**Work task**
Copy exactly the lines from the beginning of the data down to and including the line holding "Logisim goes FPGA", without any pictures.

**Data for this task**
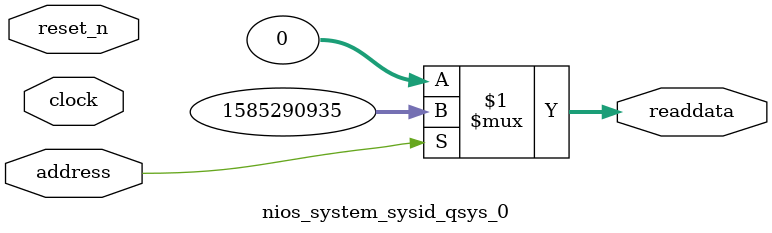
<source format=v>



// synthesis translate_off
`timescale 1ns / 1ps
// synthesis translate_on

// turn off superfluous verilog processor warnings 
// altera message_level Level1 
// altera message_off 10034 10035 10036 10037 10230 10240 10030 

module nios_system_sysid_qsys_0 (
               // inputs:
                address,
                clock,
                reset_n,

               // outputs:
                readdata
             )
;

  output  [ 31: 0] readdata;
  input            address;
  input            clock;
  input            reset_n;

  wire    [ 31: 0] readdata;
  //control_slave, which is an e_avalon_slave
  assign readdata = address ? 1585290935 : 0;

endmodule



</source>
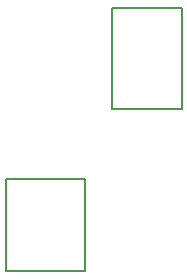
<source format=gbr>
%TF.GenerationSoftware,Altium Limited,Altium Designer,24.6.1 (21)*%
G04 Layer_Color=16711935*
%FSLAX45Y45*%
%MOMM*%
%TF.SameCoordinates,4B1D9C49-5ED8-45E5-B71D-261F0C762659*%
%TF.FilePolarity,Positive*%
%TF.FileFunction,Other,Top_Assembly*%
%TF.Part,Single*%
G01*
G75*
%TA.AperFunction,NonConductor*%
%ADD49C,0.20000*%
D49*
X11036000Y7600000D02*
Y8460000D01*
X11629000D01*
Y7600000D02*
Y8460000D01*
X11036000Y7600000D02*
X11629000D01*
X10135750Y7010215D02*
X10806250D01*
X10135750Y6230785D02*
Y7010215D01*
Y6230785D02*
X10806250D01*
Y7010215D01*
%TF.MD5,67a6961dded341e316af29f3d23cb8f7*%
M02*

</source>
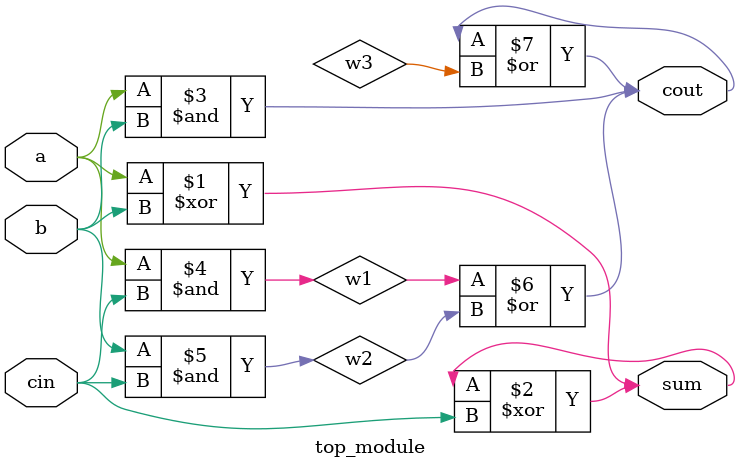
<source format=sv>
module top_module (
    input a,
    input b,
    input cin,
    output cout,
    output sum
);

    // Internal wires for intermediate calculations
    wire w1, w2, w3;

    // Create individual gates for the full adder
    xor xor1(sum, a, b);
    xor xor2(sum, sum, cin);
    and and1(cout, a, b);
    and and2(w1, a, cin);
    and and3(w2, b, cin);
    or or1(cout, w1, w2);
    or or2(cout, cout, w3);

endmodule

</source>
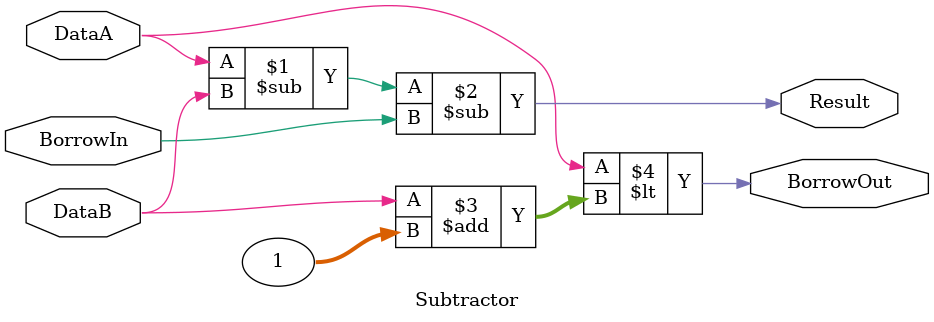
<source format=v>
/******************************************************************************
 ** Logisim goes FPGA automatic generated Verilog code                       **
 **                                                                          **
 ** Component : Subtractor                                                   **
 **                                                                          **
 ******************************************************************************/

`timescale 1ns/1ps
module Subtractor( BorrowIn,
                   DataA,
                   DataB,
                   BorrowOut,
                   Result);

   /***************************************************************************
    ** Here all module parameters are defined with a dummy value             **
    ***************************************************************************/
   parameter ExtendedBits = 1;
   parameter NrOfBits = 1;


   /***************************************************************************
    ** Here the inputs are defined                                           **
    ***************************************************************************/
   input  BorrowIn;
   input[NrOfBits-1:0]  DataA;
   input[NrOfBits-1:0]  DataB;

   /***************************************************************************
    ** Here the outputs are defined                                          **
    ***************************************************************************/
   output BorrowOut;
   output[NrOfBits-1:0] Result;

   /***************************************************************************
    ** Here the internal wires are defined                                   **
    ***************************************************************************/
//   wire s_carry;
   wire[ExtendedBits-1:0] s_extended_dataA;
   wire[ExtendedBits-1:0] s_extended_dataB;
   wire[NrOfBits-1:0] s_inverted_dataB;
   wire[ExtendedBits-1:0] s_sum_result;

//   assign   {s_carry,Result} = DataA + ~(DataB) + ~(BorrowIn);
//   assign   BorrowOut = ~s_carry;
     assign Result=DataA-DataB-BorrowIn;
     assign BorrowOut=(DataA<(DataB+1));
endmodule

</source>
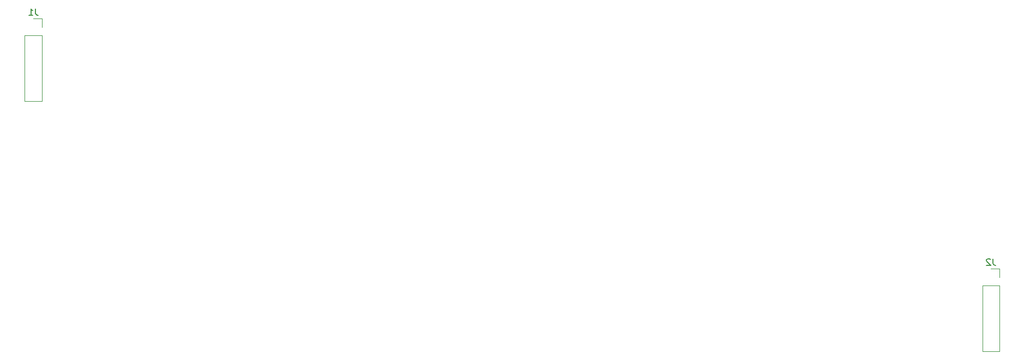
<source format=gbr>
%TF.GenerationSoftware,KiCad,Pcbnew,(6.0.9)*%
%TF.CreationDate,2023-03-10T17:43:12+02:00*%
%TF.ProjectId,RA_CA_2023_6,52415f43-415f-4323-9032-335f362e6b69,rev?*%
%TF.SameCoordinates,Original*%
%TF.FileFunction,Legend,Bot*%
%TF.FilePolarity,Positive*%
%FSLAX46Y46*%
G04 Gerber Fmt 4.6, Leading zero omitted, Abs format (unit mm)*
G04 Created by KiCad (PCBNEW (6.0.9)) date 2023-03-10 17:43:12*
%MOMM*%
%LPD*%
G01*
G04 APERTURE LIST*
%ADD10C,0.150000*%
%ADD11C,0.120000*%
G04 APERTURE END LIST*
D10*
%TO.C,J1*%
X48163333Y-69292380D02*
X48163333Y-70006666D01*
X48210952Y-70149523D01*
X48306190Y-70244761D01*
X48449047Y-70292380D01*
X48544285Y-70292380D01*
X47163333Y-70292380D02*
X47734761Y-70292380D01*
X47449047Y-70292380D02*
X47449047Y-69292380D01*
X47544285Y-69435238D01*
X47639523Y-69530476D01*
X47734761Y-69578095D01*
%TO.C,J2*%
X196853333Y-108217380D02*
X196853333Y-108931666D01*
X196900952Y-109074523D01*
X196996190Y-109169761D01*
X197139047Y-109217380D01*
X197234285Y-109217380D01*
X196424761Y-108312619D02*
X196377142Y-108265000D01*
X196281904Y-108217380D01*
X196043809Y-108217380D01*
X195948571Y-108265000D01*
X195900952Y-108312619D01*
X195853333Y-108407857D01*
X195853333Y-108503095D01*
X195900952Y-108645952D01*
X196472380Y-109217380D01*
X195853333Y-109217380D01*
D11*
%TO.C,J1*%
X49160000Y-70840000D02*
X47830000Y-70840000D01*
X49160000Y-73440000D02*
X49160000Y-83660000D01*
X49160000Y-72170000D02*
X49160000Y-70840000D01*
X49160000Y-73440000D02*
X46500000Y-73440000D01*
X49160000Y-83660000D02*
X46500000Y-83660000D01*
X46500000Y-73440000D02*
X46500000Y-83660000D01*
%TO.C,J2*%
X197850000Y-112365000D02*
X195190000Y-112365000D01*
X195190000Y-112365000D02*
X195190000Y-122585000D01*
X197850000Y-111095000D02*
X197850000Y-109765000D01*
X197850000Y-122585000D02*
X195190000Y-122585000D01*
X197850000Y-112365000D02*
X197850000Y-122585000D01*
X197850000Y-109765000D02*
X196520000Y-109765000D01*
%TD*%
M02*

</source>
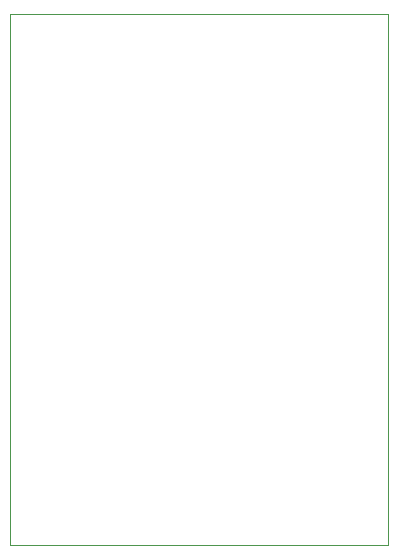
<source format=gm1>
%FSLAX44Y44*%
%MOMM*%
G71*
G01*
G75*
G04 Layer_Color=16711935*
%ADD10R,0.9000X0.8000*%
%ADD11R,0.8000X1.1000*%
%ADD12R,0.8000X0.9000*%
%ADD13R,1.1000X0.8000*%
%ADD14R,2.0000X1.4000*%
%ADD15R,1.0500X0.2500*%
%ADD16R,0.2500X1.0500*%
%ADD17R,2.5000X2.5000*%
%ADD18C,1.5000*%
%ADD19C,0.7500*%
%ADD20C,0.2000*%
%ADD21C,0.5000*%
%ADD22C,0.3000*%
%ADD23C,2.5000*%
%ADD24C,1.5000*%
%ADD25R,1.5000X1.5000*%
%ADD26C,0.8000*%
%ADD27R,1.1032X1.0032*%
%ADD28R,1.0032X1.3032*%
%ADD29R,1.0032X1.1032*%
%ADD30R,1.3032X1.0032*%
%ADD31R,2.2032X1.6032*%
%ADD32R,1.2532X0.4532*%
%ADD33R,0.4532X1.2532*%
%ADD34R,2.7032X2.7032*%
%ADD35C,0.2032*%
%ADD36C,2.7032*%
%ADD37C,1.7032*%
%ADD38R,1.7032X1.7032*%
%ADD39C,1.0032*%
%ADD40C,0.1000*%
D40*
X1000000Y1000000D02*
X1320000D01*
Y1450000D01*
X1000000D02*
X1320000D01*
X1000000Y1000000D02*
Y1450000D01*
M02*

</source>
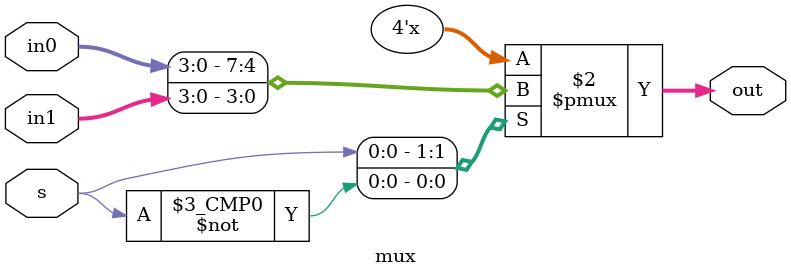
<source format=v>
`timescale 1ns / 1ps


module mux(in1, in0, s, out);
 input [3:0] in1, in0;
 input s;
 output reg [3:0] out;
 
 always @(*) begin
   case (s) 
    1'b1: out <= in0;
    1'b0: out <= in1;
   endcase
  end
endmodule

</source>
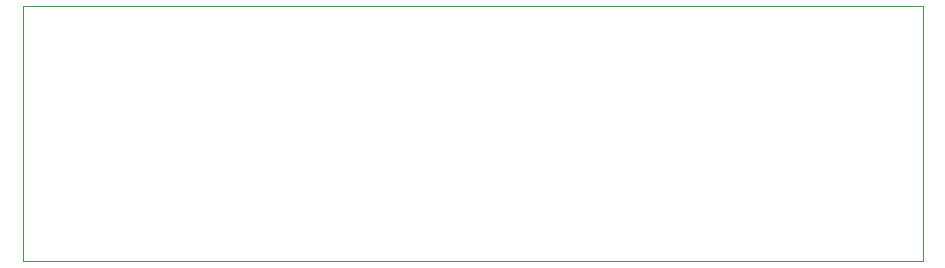
<source format=gbr>
%TF.GenerationSoftware,KiCad,Pcbnew,8.0.1*%
%TF.CreationDate,2024-04-20T09:08:37+02:00*%
%TF.ProjectId,Quarzfilter,51756172-7a66-4696-9c74-65722e6b6963,rev?*%
%TF.SameCoordinates,Original*%
%TF.FileFunction,Profile,NP*%
%FSLAX46Y46*%
G04 Gerber Fmt 4.6, Leading zero omitted, Abs format (unit mm)*
G04 Created by KiCad (PCBNEW 8.0.1) date 2024-04-20 09:08:37*
%MOMM*%
%LPD*%
G01*
G04 APERTURE LIST*
%TA.AperFunction,Profile*%
%ADD10C,0.050000*%
%TD*%
G04 APERTURE END LIST*
D10*
X100330000Y-78740000D02*
X176530000Y-78740000D01*
X176530000Y-100330000D01*
X100330000Y-100330000D01*
X100330000Y-78740000D01*
M02*

</source>
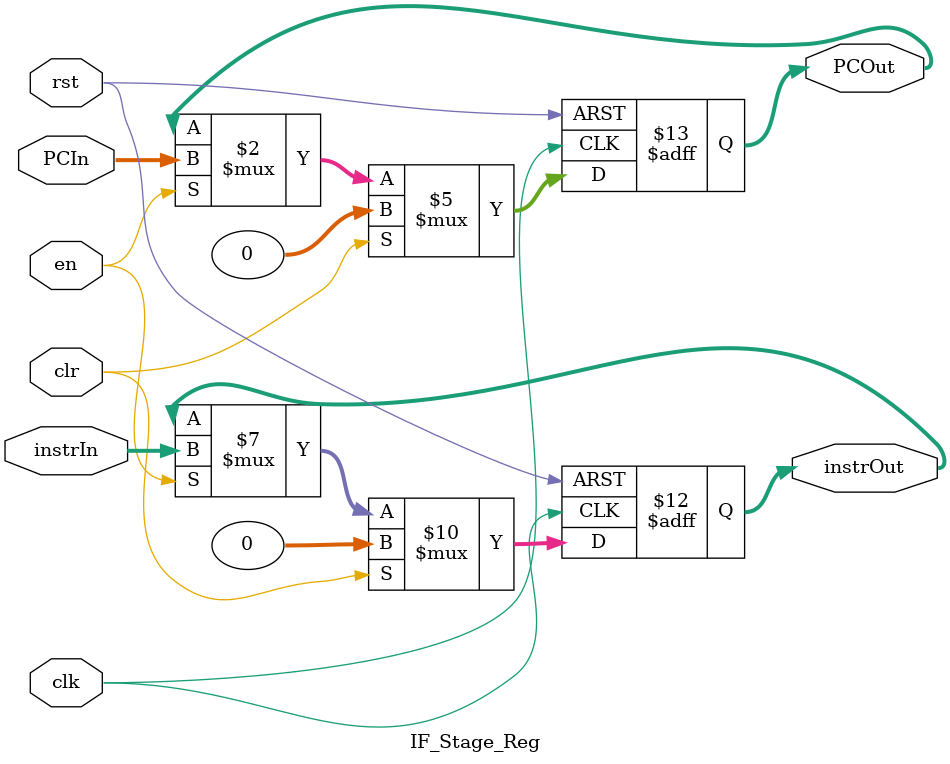
<source format=v>
module IF_Stage_Reg(clk, rst, en, clr, instrIn, PCIn, instrOut, PCOut);
    
    input clk, rst, clr, en;
    input [31:0] instrIn, PCIn;

    output reg [31:0] instrOut, PCOut;
    
    always @(posedge clk or posedge rst) begin
        
        if (rst) begin
            instrOut   <= 32'b0;
            PCOut      <= 32'b0;
        end 
        
        else if (clr) begin
			instrOut   <= 32'b0;
            PCOut      <= 32'b0;
        end

        else if (en) begin
            instrOut   <= instrIn;
            PCOut      <= PCIn;
        end
        
    end

endmodule
</source>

**Response to the task**
<source format=v>



// synthesis translate_off
`timescale 1ns / 1ps
// synthesis translate_on

// turn off superfluous verilog processor warnings 
// altera message_level Level1 
// altera message_off 10034 10035 10036 10037 10230 10240 10030 

module nios_system_sysid_qsys_0 (
               // inputs:
                address,
                clock,
                reset_n,

               // outputs:
                readdata
             )
;

  output  [ 31: 0] readdata;
  input            address;
  input            clock;
  input            reset_n;

  wire    [ 31: 0] readdata;
  //control_slave, which is an e_avalon_slave
  assign readdata = address ? 1585290935 : 0;

endmodule



</source>
<source format=gbr>
%TF.GenerationSoftware,Altium Limited,Altium Designer,24.6.1 (21)*%
G04 Layer_Color=16711935*
%FSLAX45Y45*%
%MOMM*%
%TF.SameCoordinates,4B1D9C49-5ED8-45E5-B71D-261F0C762659*%
%TF.FilePolarity,Positive*%
%TF.FileFunction,Other,Top_Assembly*%
%TF.Part,Single*%
G01*
G75*
%TA.AperFunction,NonConductor*%
%ADD49C,0.20000*%
D49*
X11036000Y7600000D02*
Y8460000D01*
X11629000D01*
Y7600000D02*
Y8460000D01*
X11036000Y7600000D02*
X11629000D01*
X10135750Y7010215D02*
X10806250D01*
X10135750Y6230785D02*
Y7010215D01*
Y6230785D02*
X10806250D01*
Y7010215D01*
%TF.MD5,67a6961dded341e316af29f3d23cb8f7*%
M02*

</source>
<source format=sv>
module top_module (
    input a,
    input b,
    input cin,
    output cout,
    output sum
);

    // Internal wires for intermediate calculations
    wire w1, w2, w3;

    // Create individual gates for the full adder
    xor xor1(sum, a, b);
    xor xor2(sum, sum, cin);
    and and1(cout, a, b);
    and and2(w1, a, cin);
    and and3(w2, b, cin);
    or or1(cout, w1, w2);
    or or2(cout, cout, w3);

endmodule

</source>
<source format=v>
/******************************************************************************
 ** Logisim goes FPGA automatic generated Verilog code                       **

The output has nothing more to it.